(Johannesburg) - Des groupes de la société civile de plus de 25 pays en Afrique ont publié aujourd'hui un rapport exhortant les États africains parties à la Cour pénale internationale (CPI) à apporter leur soutien à la Cour lors de la prochaine réunion du sommet de l'Union africaine (UA). Le rapport, « Observations and Recommendations on the ICC » (Observations et recommandations sur la CPI), est approuvé par 125 organisations africaines et groupes internationaux ayant une présence en Afrique.

Le 17ème sommet de l'UA tiendra son assemblée des chefs d'État du 30 juin au 1er juillet 2011, à Malabo, en Guinée équatoriale. Les réunions de représentants ministériels précédant les discussions des chefs d'État commencé le 23 juin.

« L'Afrique a été un acteur majeur dans la création de la Cour pénale internationale », a déclaré Stephen Tumwesigye de Human Rights Network Uganda. « Les États africains devraient exhorter l'UA à renforcer - et non pas à diminuer - leur soutien pour obliger les pires violeurs de droits à rendre compte de leurs actes. »

Le rapport de la société civile est la dernière initiative d'un réseau informel d'organisations africaines et internationales qui se sont regroupées pour promouvoir le soutien de principe à la CPI. Chaque section a été rédigée par une organisation différente, et un certain nombre d'autres organisations ont fourni des commentaires éditoriaux. Une grande partie des groupes impliqués sont des membres de la Coalition mondiale pour la Cour pénale internationale.

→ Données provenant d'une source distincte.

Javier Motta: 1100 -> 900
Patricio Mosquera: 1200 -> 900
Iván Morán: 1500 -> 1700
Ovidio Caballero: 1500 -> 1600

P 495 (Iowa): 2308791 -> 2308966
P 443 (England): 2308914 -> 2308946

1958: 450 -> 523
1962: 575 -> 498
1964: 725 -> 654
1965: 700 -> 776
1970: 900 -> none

Les organisations ont déclaré dans le rapport que les États africains parties à la CPI devraient appeler l'UA à soulever toute préoccupation relative à ses demandes de suspension d'affaires de la CPI auprès du Conseil de sécurité. Après que la CPI a délivré des mandats d'arrêt à l'encontre du président du Soudan Omar el-Béchir pour crimes internationaux commis au Darfour, l'UA a appelé ses membres à ne pas coopérer avec son arrestation parce que le Conseil n'est pas disposé à accorder des délais pour cette affaire. Mais la Cour n'a pas le pouvoir de déférer des affaires. L'UA a également appelé le Conseil à retarder l'enquête de la CPI sur les violences postélectorales au Kenya.

« L'UA devrait prendre des mesures plus importantes pour promouvoir la justice pour les crimes odieux commis au Darfour et au Kenya », a déclaré George Kegoro de la section kényane de la Commission internationale de juristes. « Les dirigeants africains devraient s'employer à servir les victimes d'atrocités, et non les personnes présumées responsables de leurs souffrances. »

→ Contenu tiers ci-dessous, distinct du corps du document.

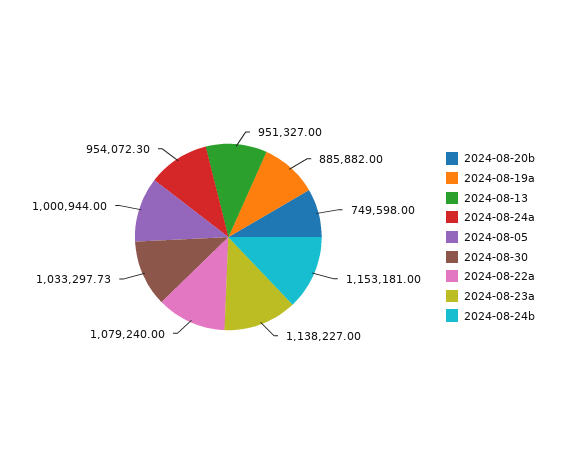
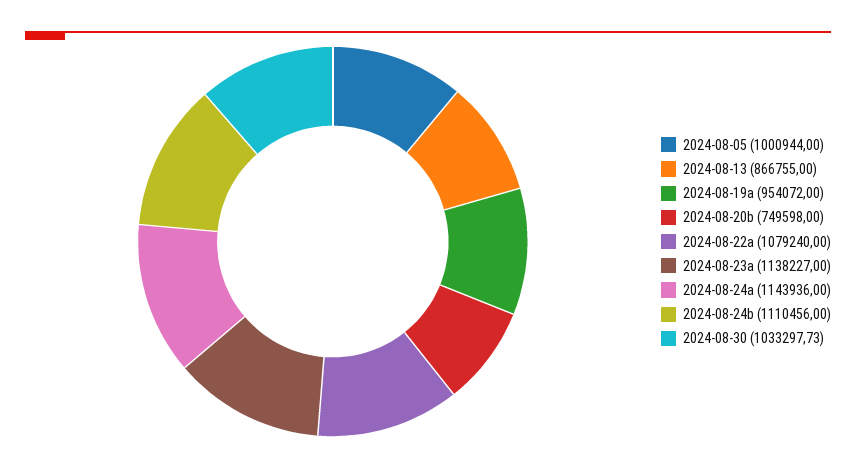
2024-08-19a: 885882 -> 954072
2024-08-13: 951327 -> 866755
2024-08-24a: 954072.3 -> 1143936
2024-08-24b: 1153181 -> 1110456

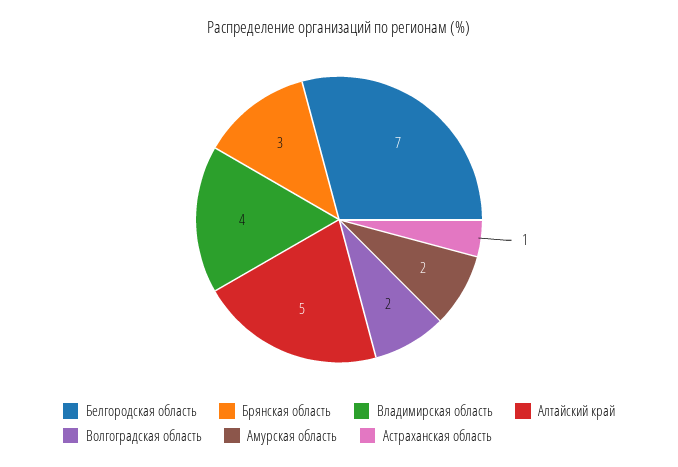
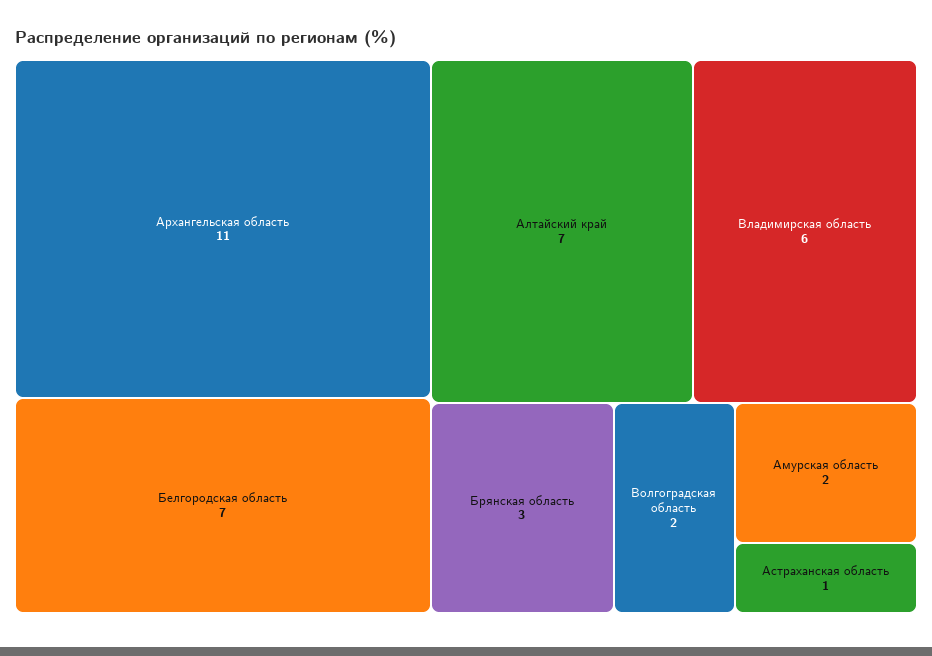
Владимирская область: 4 -> 6
Алтайский край: 5 -> 7
Архангельская область: none -> 11

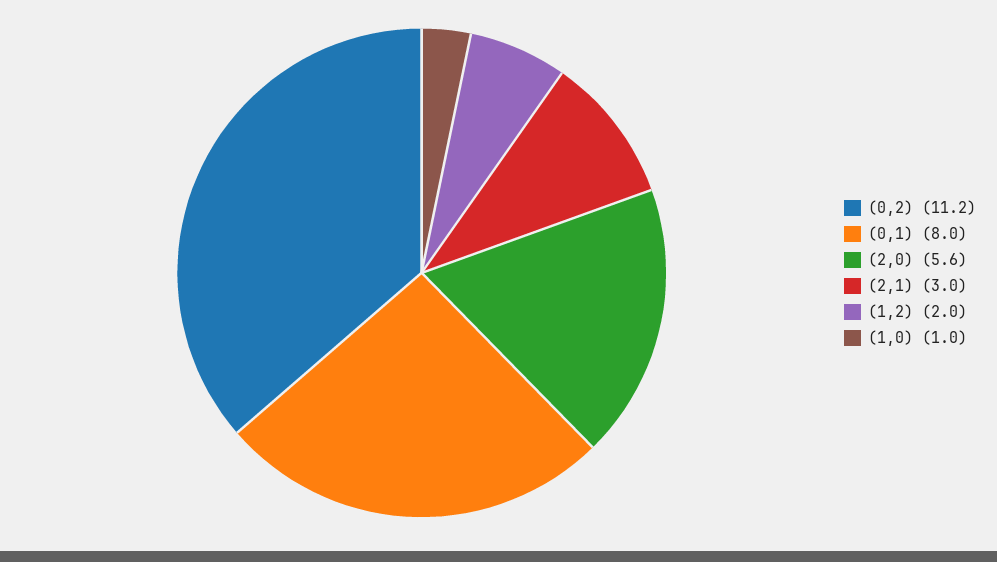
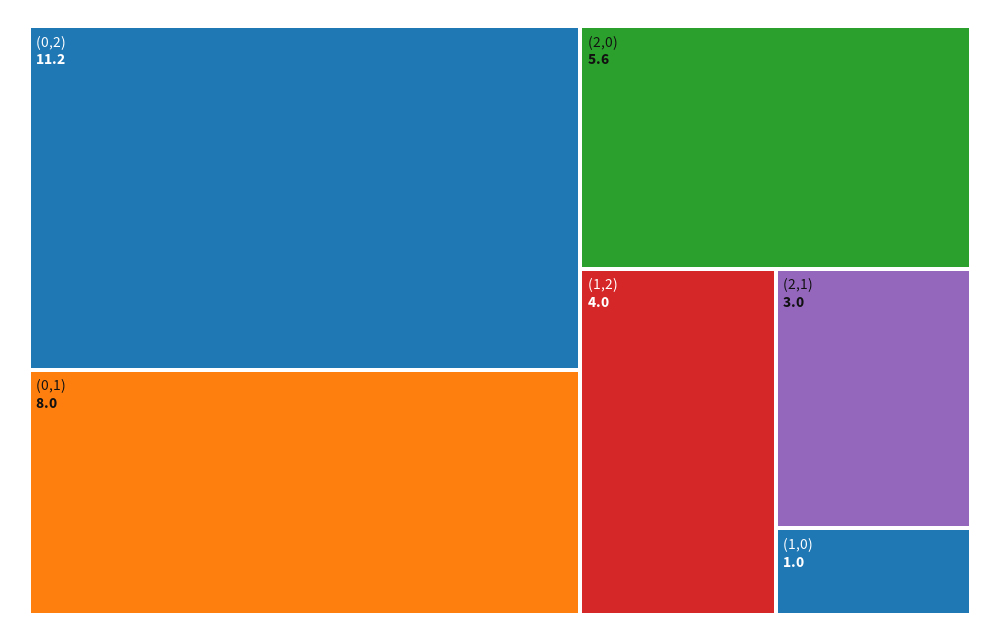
(1,2): 2 -> 4

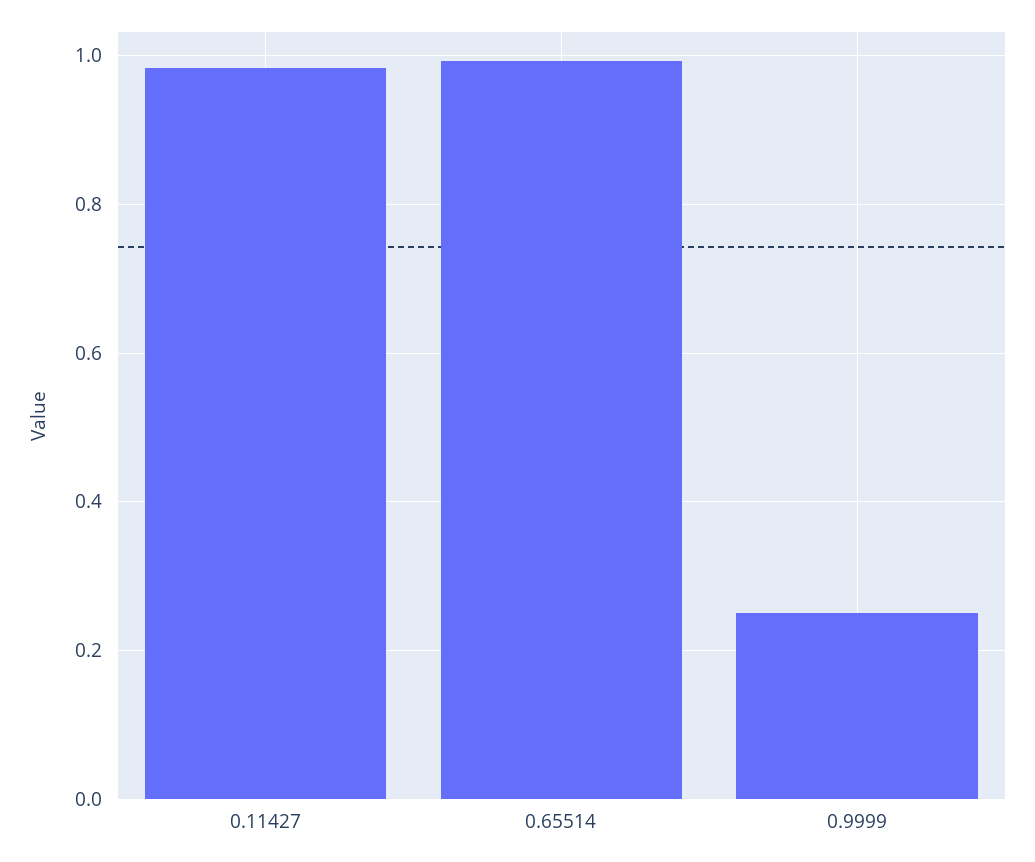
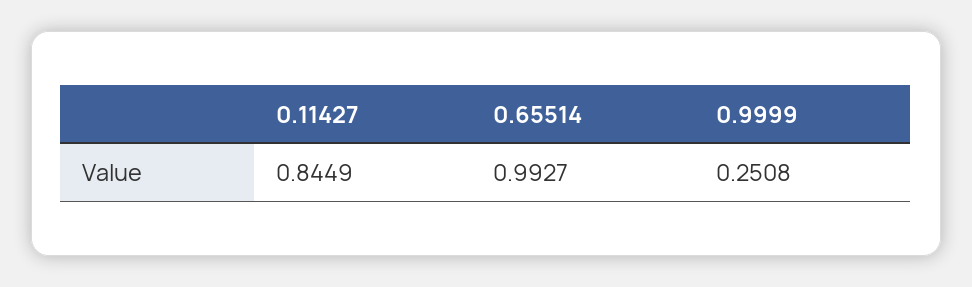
0.11427: 0.98 -> 0.8449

Le rapport soulève également des préoccupations relatives au projet d'expansion de la Cour africaine de justice et des droits de l'homme de manière à poursuivre les crimes graves commis en violation du droit international. L'autorité de la Cour africaine est actuellement limitée à des affaires concernant la responsabilité des pays pour violations de droits humains et à l'interprétation de traités.

« L'expansion de la Cour africaine pour juger les affaires criminelles ferait peser un fardeau énorme sur le tribunal », a déclaré Obiageli Oraka de la West African Bar Association (l'Association ouest-africaine du Barreau). « Les pays africains devraient insister pour davantage de consultations sur l'expansion. Ils devraient également veiller à ce qu'une Cour africaine élargie n'entrave pas le rôle de la CPI en tant que juridiction de dernier recours cruciale. »
Le rapport aborde une décision de l'UA datant du mois de mai exprimant des préoccupations à propos de deux résolutions du Conseil de sécurité sur la Libye. Le rapport indique que les inquiétudes sur l'usage de la force en Libye en vertu de la résolution 1973 ne devraient pas être confondues avec le défèrement par le conseil de la Libye à la CPI en vertu de la résolution 1970.

« L'enquête de la CPI et les poursuites des crimes en Libye par la CPI sont distinctes de l'usage de la force », a déclaré Anton du Plessis de l'International Crime in Africa Programme au sein de l'Institut d'Études de Sécurité (Institute for Security Studies), en Afrique du Sud. « L'UA devrait distinguer ses préoccupations au sujet de l'usage de la force du rôle de la CPI dans la promotion de l'obligation de rendre des comptes en Libye. »

Le rapport appelle également les États parties africains à la CPI à garantir l'élection à la fin de 2011 de la personne la plus qualifiée en tant que candidat(e) au poste de prochain procureur de la CPI, par le biais d'un processus équitable et fondé sur le mérite.